I’ll be over here thinking happy thoughts about cloud dogs.

The best testimonial I’ve ever seen

From a fellow engineer:

Our guys were so impressed with the Selenio at our sister station that as the NetVX aged into backup status, we bought a Harmonic.

selenio shitpost
sorry, I only have M$ Paint on this workstation and it’s fairly useless for proper shitposting

 

For the uninitiated— what this unit does in its most common configuration in a TV station is it takes in one or more audio/video inputs, encodes them to MPEG-2 program streams for digital television, and finally sends the output out as an ASI stream. An ASI stream is a combined feed of all of the subchannels to be sent over the air plus the metadata (PSIP), and is what is actually modulated and sent out by the transmitter. The PSIP is used as an index by your receiver and populates both the channel definitions and the program/station info that gets displayed in the program guide. That being said, it is the house of cards upon which your entire station is delicately balanced. 😉

In all seriousness, this is one of the strangest, most fragile, and most inherently unsupportable pieces of hardware I’ve ever worked with. The UI from which you have to perform most configuration tasks is based on Microsoft Silverlight, which is a dead-ass format M$ came up with to compete with Flash, which is also a dead-ass format. Double-dead-ass? I dunno. It’s pretty awful and soon I predict that’ll require us to keep some old computer around with an EoL version of Windows and Silverlight installed and no auto updates allowed because M$ will just decide to flush Silverlight away entirely.

There’s also a telnet interface into the thing for which there’s little documentation. Certain configuration tasks (which is to say most of them) require a call in to Imagine Communications support because it’s just… well, at least one person who worked on the software knows how it works, right?

The hardware design is kinda questionable and the firmware hocks up hairballs for no good reason. So far across the three of these I’ve worked with, I’ve experienced phantom frame controller failures, A/V desync, audio loss, video loss, video freeze, video macroblocking, unreported loss of ASI output with invalid picture input, reported loss of ASI output with valid inputs, and one that just plain powered off and restarted during the evening news.

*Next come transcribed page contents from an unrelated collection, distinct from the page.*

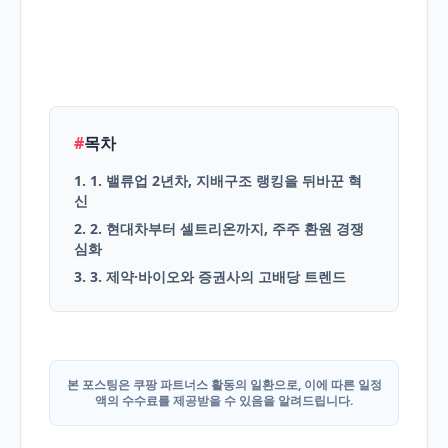
English
Blog
#
목차
1. 1. 밸류업 2년차, 지배구조 랭킹을 뒤바꾼 혁
신
2. 2. 현대차부터 셀트리온까지, 주주 환원 경쟁
심화
3. 3. 제약·바이오와 증권사의 고배당 트렌드
본 포스팅은 쿠팡 파트너스 활동의 일환으로, 이에 따른 일정
액의 수수료를 제공받을 수 있음을 알려드립니다.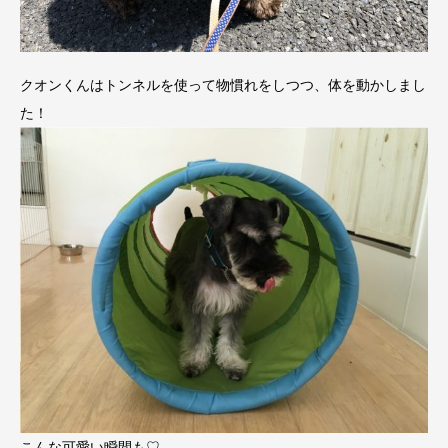
クオンくんはトンネルを使って物慣れをしつつ、体を動かしまし
た！
こんな可愛い瞬間も♡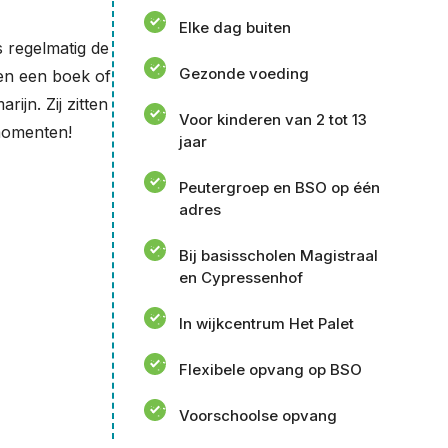
Elke dag buiten
 regelmatig de
Gezonde voeding
en een boek of
jn. Zij zitten
Voor kinderen van 2 tot 13
 momenten!
jaar
Peutergroep en BSO op één
adres
Bij basisscholen Magistraal
en Cypressenhof
In wijkcentrum Het Palet
Flexibele opvang op BSO
Voorschoolse opvang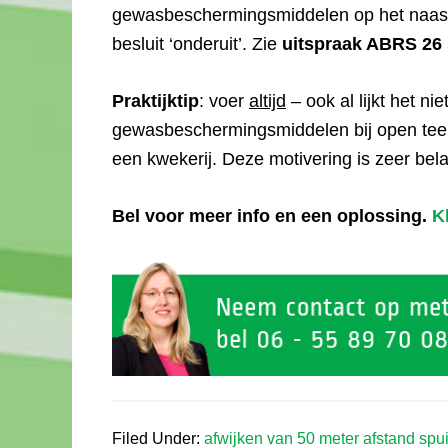
gewasbeschermingsmiddelen op het naastg
besluit ‘onderuit’. Zie
uitspraak ABRS 26
Praktijktip
: voer
altijd
– ook al lijkt het ni
gewasbeschermingsmiddelen bij open teel
een kwekerij. Deze motivering is zeer bela
Bel voor meer info en een oplossing.
Kl
Filed Under:
afwijken van 50 meter afstand spu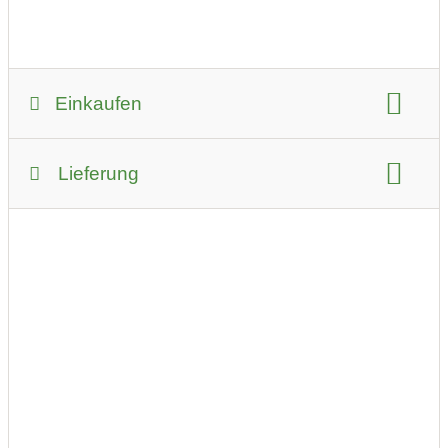
Einkaufen
Zahlungsmöglichkeiten:
Lieferung
PayPal
Bar
Überweisung
bevorzugter Kontakt:
Mindestbestellwert für Lieferung:
keine Angabe
per E-Mail (Anfrage)
Online-Shop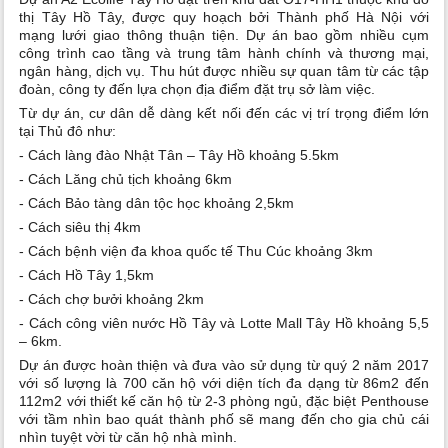
thị Tây Hồ Tây, được quy hoạch bởi Thành phố Hà Nội với
mạng lưới giao thông thuận tiện. Dự án bao gồm nhiều cụm
công trình cao tầng và trung tâm hành chính và thương mại,
ngân hàng, dịch vụ. Thu hút được nhiều sự quan tâm từ các tập
đoàn, công ty đến lựa chọn địa điểm đặt trụ sở làm việc.
Từ dự án, cư dân dễ dàng kết nối đến các vị trí trọng điểm lớn
tại Thủ đô như:
- Cách làng đào Nhật Tân – Tây Hồ khoảng 5.5km
- Cách Lăng chủ tịch khoảng 6km
- Cách Bảo tàng dân tộc học khoảng 2,5km
- Cách siêu thị 4km
- Cách bệnh viện đa khoa quốc tế Thu Cúc khoảng 3km
- Cách Hồ Tây 1,5km
- Cách chợ bưởi khoảng 2km
- Cách công viên nước Hồ Tây và Lotte Mall Tây Hồ khoảng 5,5
– 6km.
Dự án được hoàn thiện và đưa vào sử dụng từ quý 2 năm 2017
với số lượng là 700 căn hộ với diện tích đa dạng từ 86m2 đến
112m2 với thiết kế căn hộ từ 2-3 phòng ngủ, đặc biệt Penthouse
với tầm nhìn bao quát thành phố sẽ mang đến cho gia chủ cái
nhìn tuyệt vời từ căn hộ nhà mình.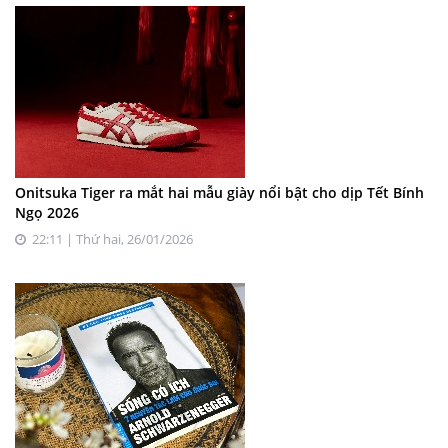
Onitsuka Tiger ra mắt hai mẫu giày nổi bật cho dịp Tết Bính
Ngọ 2026
22:11 | Thứ hai, 26/01/2026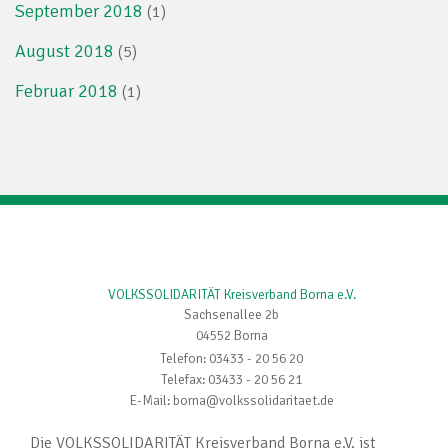
September 2018
(1)
August 2018
(5)
Februar 2018
(1)
VOLKSSOLIDARITÄT Kreisverband Borna e.V.
Sachsenallee 2b
04552 Borna
Telefon: 03433 - 20 56 20
Telefax: 03433 - 20 56 21
E-Mail: borna@volkssolidaritaet.de
Die VOLKSSOLIDARITÄT Kreisverband Borna e.V. ist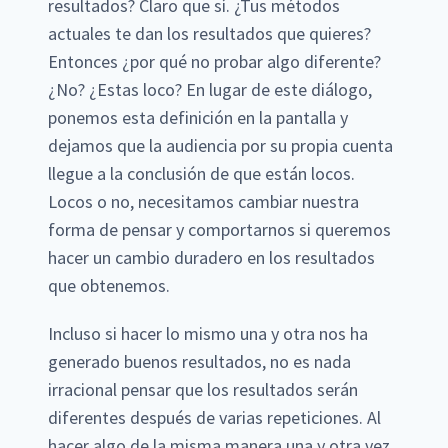
resultados? Claro que sí. ¿Tus métodos
actuales te dan los resultados que quieres?
Entonces ¿por qué no probar algo diferente?
¿No? ¿Estas loco? En lugar de este diálogo,
ponemos esta definición en la pantalla y
dejamos que la audiencia por su propia cuenta
llegue a la conclusión de que están locos.
Locos o no, necesitamos cambiar nuestra
forma de pensar y comportarnos si queremos
hacer un cambio duradero en los resultados
que obtenemos.
Incluso si hacer lo mismo una y otra nos ha
generado buenos resultados, no es nada
irracional pensar que los resultados serán
diferentes después de varias repeticiones. Al
hacer algo de la misma manera una y otra vez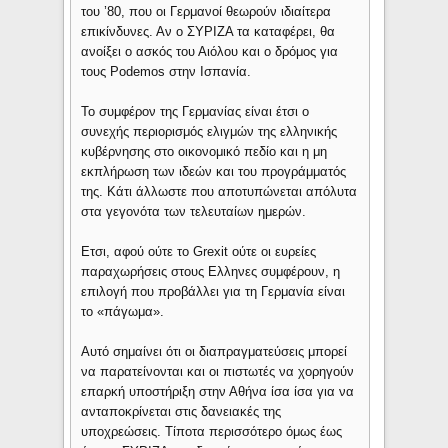
του ’80, που οι Γερμανοί θεωρούν ιδιαίτερα
επικίνδυνες. Αν ο ΣΥΡΙΖΑ τα καταφέρει, θα
ανοίξει ο ασκός του Αιόλου και ο δρόμος για
τους Podemos στην Ισπανία.
Το συμφέρον της Γερμανίας είναι έτσι ο
συνεχής περιορισμός ελιγμών της ελληνικής
κυβέρνησης στο οικονομικό πεδίο και η μη
εκπλήρωση των ιδεών και του προγράμματός
της. Κάτι άλλωστε που αποτυπώνεται απόλυτα
στα γεγονότα των τελευταίων ημερών.
Ετσι, αφού ούτε το Grexit ούτε οι ευρείες
παραχωρήσεις στους Ελληνες συμφέρουν, η
επιλογή που προβάλλει για τη Γερμανία είναι
το «πάγωμα».
Αυτό σημαίνει ότι οι διαπραγματεύσεις μπορεί
να παρατείνονται και οι πιστωτές να χορηγούν
επαρκή υποστήριξη στην Αθήνα ίσα ίσα για να
ανταποκρίνεται στις δανειακές της
υποχρεώσεις. Τίποτα περισσότερο όμως έως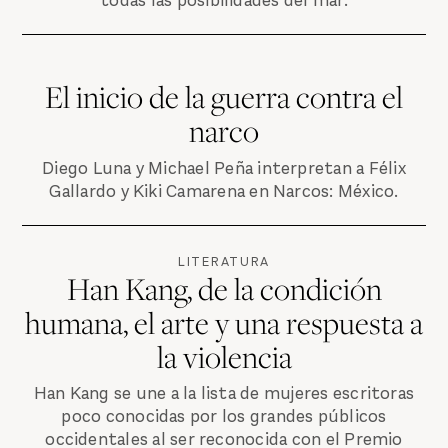
todas las posibilidades del mar.
El inicio de la guerra contra el
narco
Diego Luna y Michael Peña interpretan a Félix
Gallardo y Kiki Camarena en Narcos: México.
LITERATURA
Han Kang, de la condición
humana, el arte y una respuesta a
la violencia
Han Kang se une a la lista de mujeres escritoras
poco conocidas por los grandes públicos
occidentales al ser reconocida con el Premio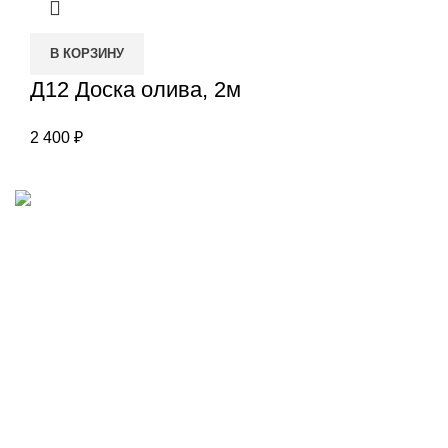
В КОРЗИНУ
Д12 Доска олива, 2м
2 400
₽
Наш адрес
Переулок Базовый 37
Екатеринбург
Звоните нам
(343)211-03-70
+7(982)669-63-72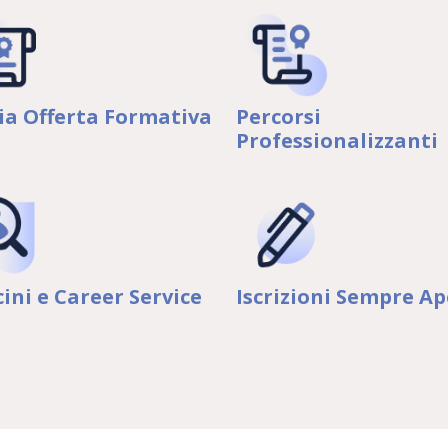
a Offerta Formativa
Percorsi
Professionalizzanti
cini e Career Service
Iscrizioni Sempre Ap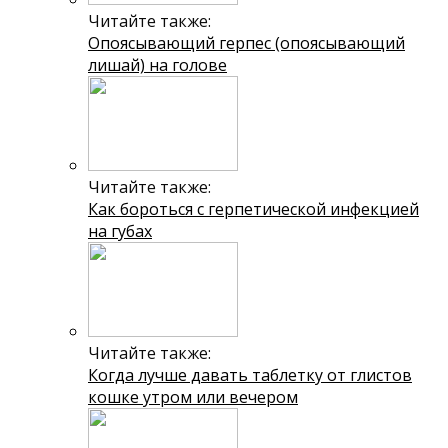
Читайте также:
Опоясывающий герпес (опоясывающий
лишай) на голове
Читайте также:
Как бороться с герпетической инфекцией
на губах
Читайте также:
Когда лучше давать таблетку от глистов
кошке утром или вечером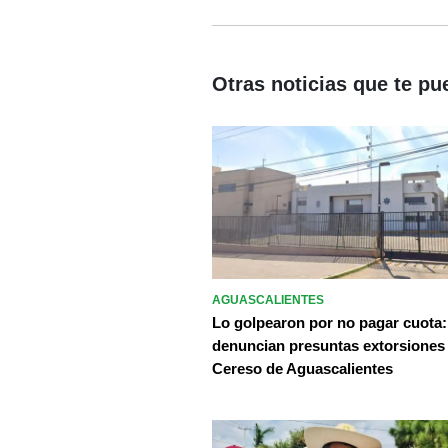
Otras noticias que te pu
AGUASCALIENTES
Lo golpearon por no pagar cuota:
denuncian presuntas extorsiones
Cereso de Aguascalientes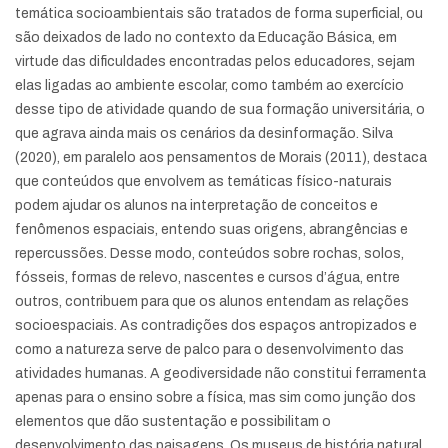
temática socioambientais são tratados de forma superficial, ou
são deixados de lado no contexto da Educação Básica, em
virtude das dificuldades encontradas pelos educadores, sejam
elas ligadas ao ambiente escolar, como também ao exercício
desse tipo de atividade quando de sua formação universitária, o
que agrava ainda mais os cenários da desinformação. Silva
(2020), em paralelo aos pensamentos de Morais (2011), destaca
que conteúdos que envolvem as temáticas físico-naturais
podem ajudar os alunos na interpretação de conceitos e
fenômenos espaciais, entendo suas origens, abrangências e
repercussões. Desse modo, conteúdos sobre rochas, solos,
fósseis, formas de relevo, nascentes e cursos d’água, entre
outros, contribuem para que os alunos entendam as relações
socioespaciais. As contradições dos espaços antropizados e
como a natureza serve de palco para o desenvolvimento das
atividades humanas. A geodiversidade não constitui ferramenta
apenas para o ensino sobre a física, mas sim como junção dos
elementos que dão sustentação e possibilitam o
desenvolvimento das paisagens. Os museus de história natural,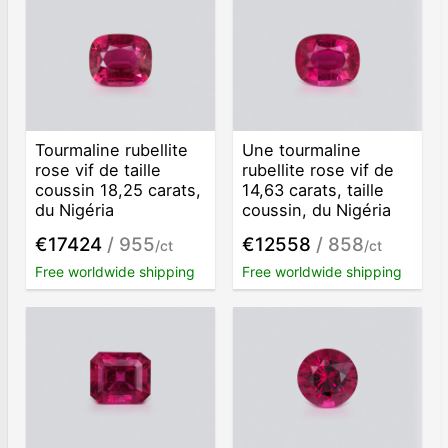
Tourmaline rubellite
Une tourmaline
rose vif de taille
rubellite rose vif de
coussin 18,25 carats,
14,63 carats, taille
du Nigéria
coussin, du Nigéria
€17424
/ 955
€12558
/ 858
/ct
/ct
Free worldwide shipping
Free worldwide shipping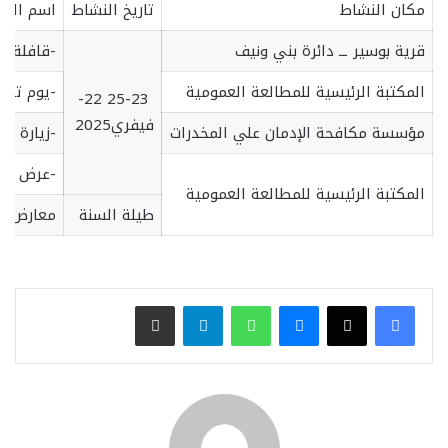
ﻣﻜﺎن اﻟﻨﺸﺎط
ﺗﺎرﻳﺦ اﻟﻨﺸﺎط
اﺳﻢ اﻟﻨﺸ
ﻗﺮﻳﺔ ﺑﻮﺳﻴﺮ ــ داﺋﺮة ﺑﻨﻲ وﻧﻴﻒ
-ﻗﺎﻓﻠﺔ ﺛ
اﻟﻤﻜﺘﺒﺔ اﻟﺮﺋﻴﺴﻴﺔ ﻟﻠﻤﻄﺎﻟﻌﺔ اﻟﻌﻤﻮﻣﻴﺔ
-ﻳﻮم ﺗﺤ
22 25-23-
ﻓﻴﻔﺮي2025
ﻣﺆﺳﺴﺔ ﻣﻜﺎﻓﺤﺔ اﻹدﻣﺎن ﻋﲇ اﻟﻤﺨﺪرات
-زﻳﺎرة ﻣ
-ﻋﺮض ﻓﻴﻠ
اﻟﻤﻜﺘﺒﺔ اﻟﺮﺋﻴﺴﻴﺔ ﻟﻠﻤﻄﺎﻟﻌﺔ اﻟﻌﻤﻮﻣﻴﺔ
ﻃﻴﻠﺔ اﻟﺴﻨﺔ
ﻣﻌﺎرض ﺣﻮ
فيسبوك
‫X
ماسنجر
واتساب
تيلقرام
مشاركة عبر البريد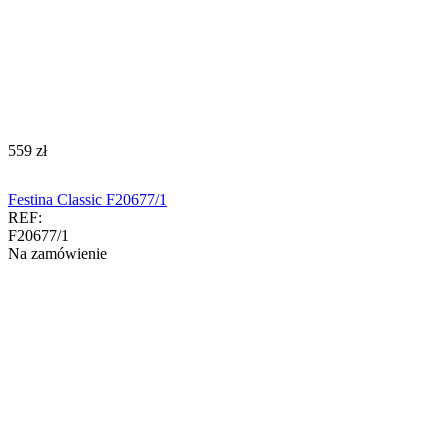
‍559‍
zł
Festina Classic F20677/1
REF:
F20677/1
Na zamówienie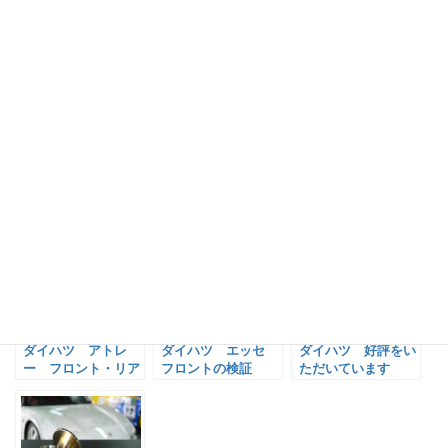
ご依頼いただきありがとうございました！
by 開発メカ
関連記事:
ダイハツ アトレ
ダイハツ エッセ
ダイハツ 好評をい
ー フロント・リア
フロントの検証
ただいています
の検証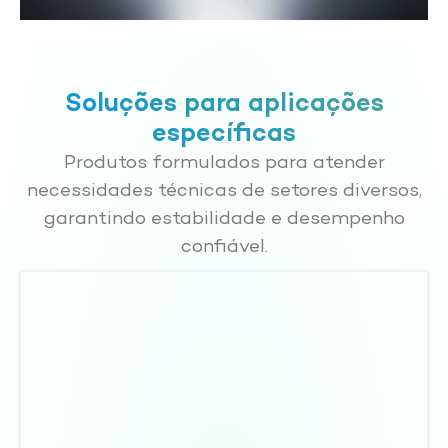
Soluções para aplicações
específicas
Produtos formulados para atender
necessidades técnicas de setores diversos,
garantindo estabilidade e desempenho
confiável.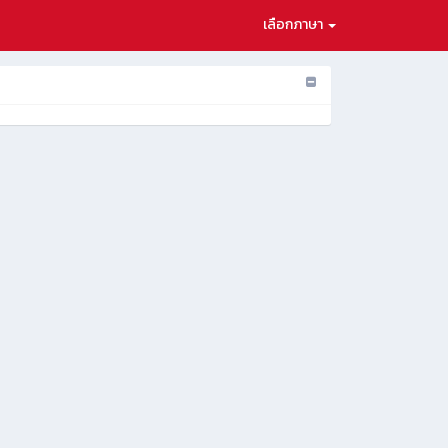
เลือกภาษา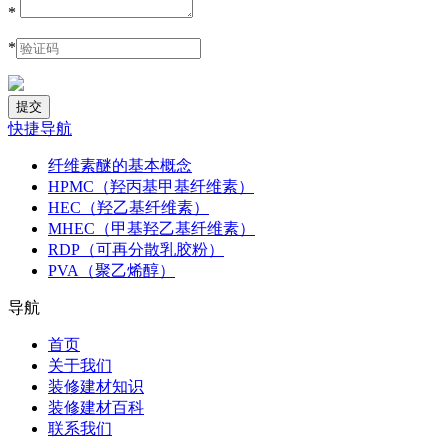
*
*
快捷导航
纤维素醚的基本概念
HPMC（羟丙基甲基纤维素）
HEC（羟乙基纤维素）
MHEC（甲基羟乙基纤维素）
RDP（可再分散乳胶粉）
PVA（聚乙烯醇）
导航
首页
关于我们
装修建材知识
装修建材百科
联系我们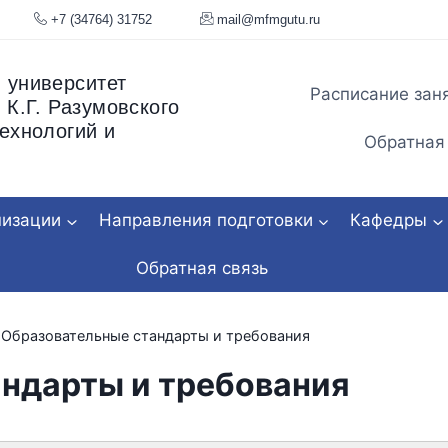
я, 34
+7 (34764) 31752
mail@mfmgu
 университет
Расписание зан
 К.Г. Разумовского
ехнологий и
Обратная
низации
Направления подготовки
Кафедры
Обратная связь
Образовательные стандарты и требования
ндарты и требования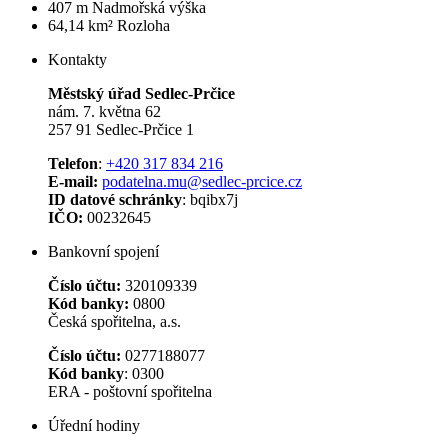
407 m
Nadmořská výška
64,14 km²
Rozloha
Kontakty
Městský úřad Sedlec-Prčice
nám. 7. května 62
257 91 Sedlec-Prčice 1
Telefon
:
+420 317 834 216
E-mail:
podatelna.mu@sedlec-prcice.cz
ID datové schránky
: bqibx7j
IČO:
00232645
Bankovní spojení
Číslo účtu:
320109339
Kód banky:
0800
Česká spořitelna, a.s.
Číslo účtu:
0277188077
Kód banky
: 0300
ERA - poštovní spořitelna
Úřední hodiny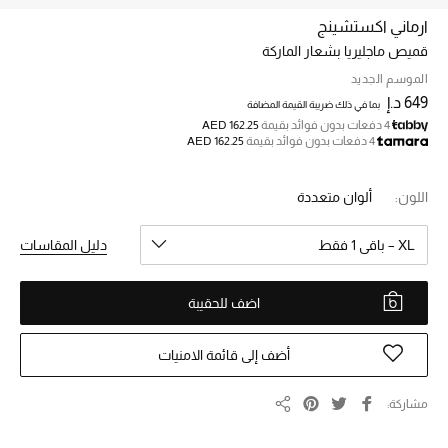
ارماني اكستشينج
قميص ماجليريا بشعار الماركة
خصم حتى 70%
تسوقوا الآن
الموسم الجديد
649 د.إ
بما في ذلك ضريبة القيمة المضافة
4 دفعات بدون فوائد بقيمة
AED 162.25
4 دفعات بدون فوائد بقيمة
AED 162.25
ما وصلنا حديثاً
اللون:
ألوان متعددة
ما وصلنا حديثاً
XL – باقي 1 فقط
دليل المقاسات
الموسم الجديد
اضف للحقيبة
النساء
الحقائب النسائية
أضف إلى قائمة الامنيات
أحذية النسائية
مشاركة
مشاركة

Oh, and you see that little display on the front? It CAN display useful status information, but…. doesn’t. Also, Imagine Communications’ idea of a “screen saver” for the little OLED screen is to display “Imagine Communications” on the top line, unmoving, forever… so when you try to view any status/fault info, you’re reading it through a permanent shadow of “Imagine Communications” that’s practically CHISELED into the matrix. Ew.